In 1874, however, a large Democratic majority was elected to the North Carolina Legislature, and reforms to the state Constitution ousted Rayner and other African Americans from appointed positions. Deciding to make a fresh start, Rayner moved to Calvert, Texas, and taught school.

He was back in politics by 1890, becoming involved in the Populist Party formed by farmers and small-business owners in response to increasing debt interest rates and decreasing crop prices.

"Rayner recognized that blacks in the South would never enjoy political power if they were alone. The only hope was for blacks and whites to be in a bi-racial political movement," Cantrell says.

As the Populists began challenging the Democrats, Rayner, as his father had been in the American Party, became an outspoken critic of the Democratic Party.

Billed as "the silver-tongued orator of the colored race," he spoke throughout East Texas, urging African Americans to join the Populists. At a speech in Houston, he called Democrats "pigmies" and noted the party "had held back the South," which was "raising a lot of empty-headed and empty-pocketed ninny-heads to vote the same old timeworn ticket of the father and grandpap."

Rayner wasn't afraid to respond to white hecklers at his speeches. At the Houston speech, Cantrell says, Rayner told hecklers they were "unmanly."

"The fact that he could get away with it suggests that white Populists were willing to stand by their black ally," Cantrell says.

Feeding the wolf

Cantrell's latest book on Raynor  
Cantrell's latest book on Rayner, Feeding the Wolf: John B. Rayner and the Politics of Race, 1850-1918, is used in courses at several universities.    
     

Rayner's opposition to the Democratic Party proved to be his downfall.
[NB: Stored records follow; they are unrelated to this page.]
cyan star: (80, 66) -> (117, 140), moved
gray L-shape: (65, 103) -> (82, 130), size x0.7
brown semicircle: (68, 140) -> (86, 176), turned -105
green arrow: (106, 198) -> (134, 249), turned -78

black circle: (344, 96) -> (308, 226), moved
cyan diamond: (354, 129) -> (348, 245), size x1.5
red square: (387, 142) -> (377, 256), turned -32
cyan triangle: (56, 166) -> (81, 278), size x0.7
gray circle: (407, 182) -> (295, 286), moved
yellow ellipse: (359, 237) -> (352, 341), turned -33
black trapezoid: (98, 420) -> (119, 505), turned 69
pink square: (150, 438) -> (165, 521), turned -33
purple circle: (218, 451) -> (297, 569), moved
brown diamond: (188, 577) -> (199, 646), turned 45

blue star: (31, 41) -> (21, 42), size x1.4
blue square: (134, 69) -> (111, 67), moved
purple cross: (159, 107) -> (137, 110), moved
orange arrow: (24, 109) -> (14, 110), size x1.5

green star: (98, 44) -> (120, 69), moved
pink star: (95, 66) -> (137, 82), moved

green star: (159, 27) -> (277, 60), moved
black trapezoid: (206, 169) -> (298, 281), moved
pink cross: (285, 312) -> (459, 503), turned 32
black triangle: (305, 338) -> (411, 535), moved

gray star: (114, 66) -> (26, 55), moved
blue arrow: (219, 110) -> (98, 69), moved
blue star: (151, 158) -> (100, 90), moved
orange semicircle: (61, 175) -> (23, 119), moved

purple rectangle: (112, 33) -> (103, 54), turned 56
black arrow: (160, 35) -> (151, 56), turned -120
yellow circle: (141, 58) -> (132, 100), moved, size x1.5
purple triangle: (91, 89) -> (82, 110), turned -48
In 1896, Populism declined nationwide when the Democratic presidential candidate, William Jennings Bryan, supported one minor Populist demand. Many Populists outside of Texas "naively believed that the Democrats had embraced reform" and supported Bryan, Cantrell says.

Rayner and other Texas Populists fought to save the party in Texas, but on election day, Democrats stationed armed guards at polling places to turn away anyone who wasn't voting a Democratic ticket. The Democratic Party established itself as the only viable party left in Texas. Rayner "found his political career in ruins" and virtually disappeared from the historical record for several years, Cantrell says.
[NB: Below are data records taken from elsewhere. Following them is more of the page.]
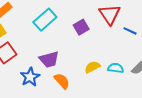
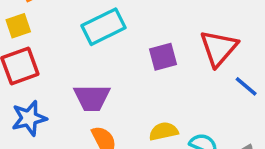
blue star: (30, 77) -> (29, 118), moved

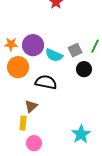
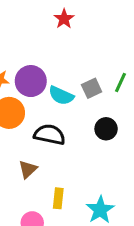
black circle: (84, 69) -> (106, 129), moved
yellow rectangle: (23, 123) -> (58, 198), moved

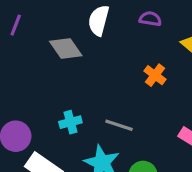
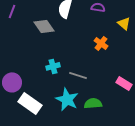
cyan cross: (70, 122) -> (53, 66), moved

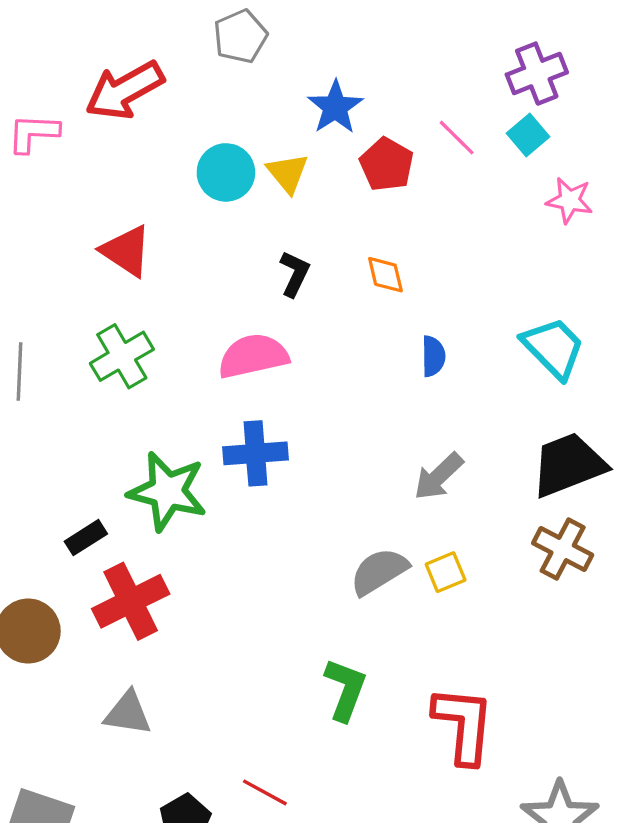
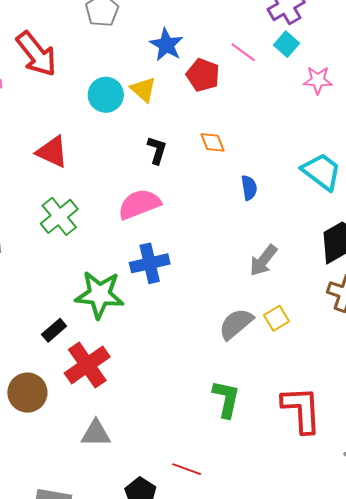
red arrow: (125, 90) -> (36, 54), turned -90

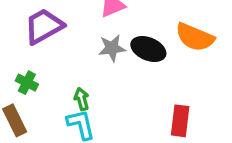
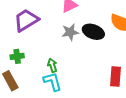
green cross: (27, 83) -> (17, 56), turned -32

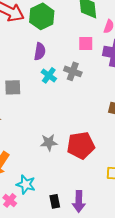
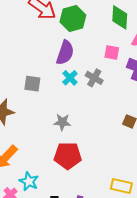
purple semicircle: (40, 51) -> (65, 53), size x1.4
gray star: (49, 142) -> (62, 122), moved
red pentagon: (81, 145) -> (68, 156), moved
The once militant politician "did a 180-degree turn" in 1904, when he was hired as a financial agent for Conroe College,
an African American institution in Texas, Cantrell says. Rayner began praising the whites he had once criticized, hoping to gain financial support for black education. He gained a sizable following among whites using these tactics, but he was criticized by fellow African Americans. Cantrell took the title of his second book from a quote by a contemporary of Rayner's. A.S. Jackson, a Dallas minister, noted that in trying to satisfy Texas' white supremacists, Rayner was attempting to "feed a wolf — the more you give him, the more he wants."

Political mavericks

Cantrell says that Rayner's influence gradually disappeared, and he died in 1918 in total obscurity. His father had died 34 years earlier.

A Republican after the American Party's decline in the 1850s, Kenneth Rayner was dismayed that the South remained solidly Democratic after Abraham Lincoln and other Republicans presided over its defeat in the Civil War, abolished slavery and gave freed slaves more rights, Cantrell says.
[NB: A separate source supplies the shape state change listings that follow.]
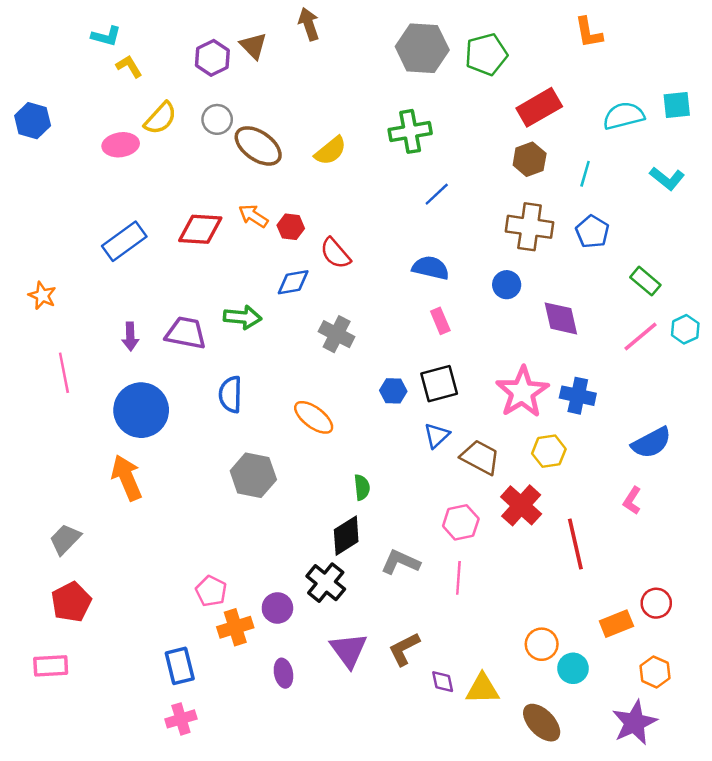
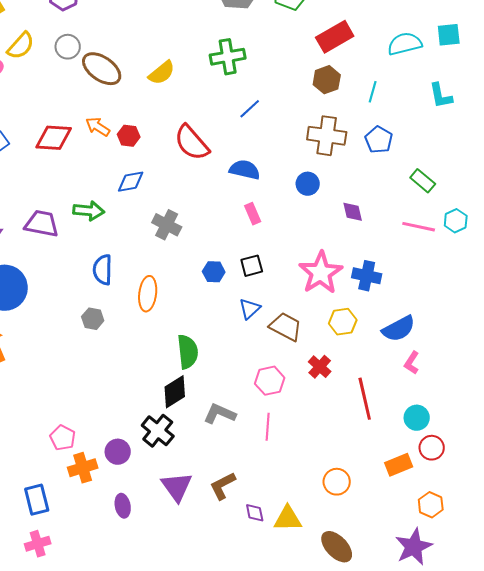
cyan L-shape: (667, 179) -> (441, 96), turned 40
red semicircle: (335, 253) -> (192, 143), moved, size x1.4
purple diamond: (561, 318) -> (353, 212), size x0.7
pink line: (641, 337) -> (419, 227), turned 52
black square: (439, 384) -> (252, 266), size x0.7
blue semicircle: (230, 394) -> (103, 270), moved
orange ellipse: (314, 417) -> (148, 294), turned 60
blue semicircle: (651, 443) -> (399, 329), moved
gray hexagon: (253, 475) -> (93, 319), moved, size x0.6
green semicircle: (362, 487) -> (188, 352), size x1.6
red cross: (521, 505) -> (320, 367), size x0.7
cyan circle: (573, 668) -> (417, 418), moved

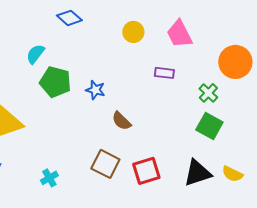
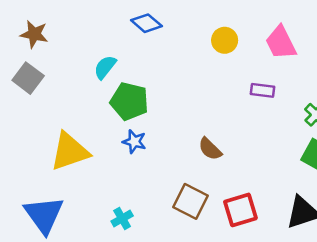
blue star: (95, 90) -> (134, 142), moved

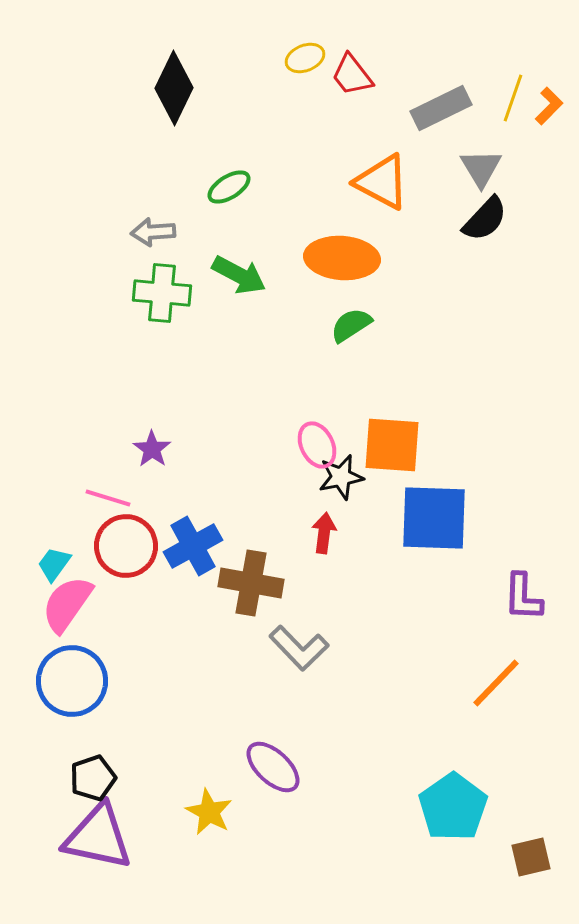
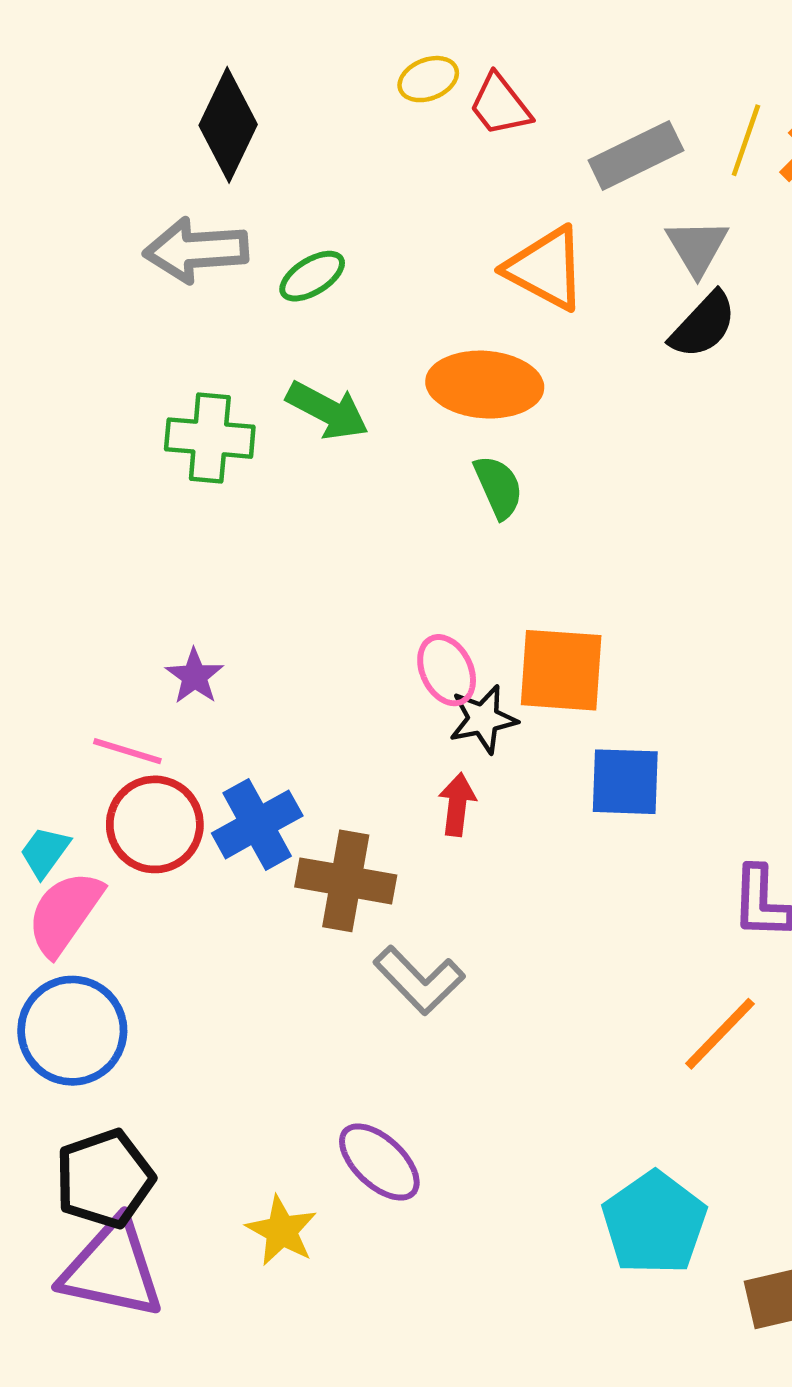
gray arrow: (153, 232) -> (196, 250), moved, size x1.5
green semicircle: (351, 325) -> (498, 487), turned 99
blue square: (434, 518) -> (625, 782), size x0.7
black pentagon: (93, 778) -> (104, 1179), size x1.4

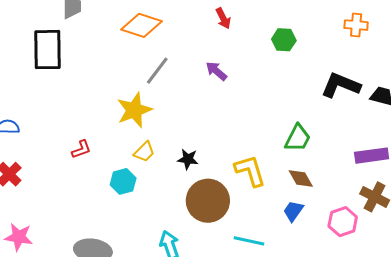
He notes that both Rayners' views on race relations greatly shaped their careers as political mavericks.

"In the mid-19th century, Kenneth found himself outside the Southern mainstream in affirming the essential humanity of blacks. John was equally out of step in the late 1800s when he worked to bring equal political and economic opportunity to blacks," Cantrell says.

He says today's politicians can learn much from the Rayners.

"The fact that a 21st-century historian can resurrect these extremely obscure lives and find much to admire about them because of the bravery of their positions shows that politicians who take an unpopular stand may not serve their careers, but their places in history will be more secure."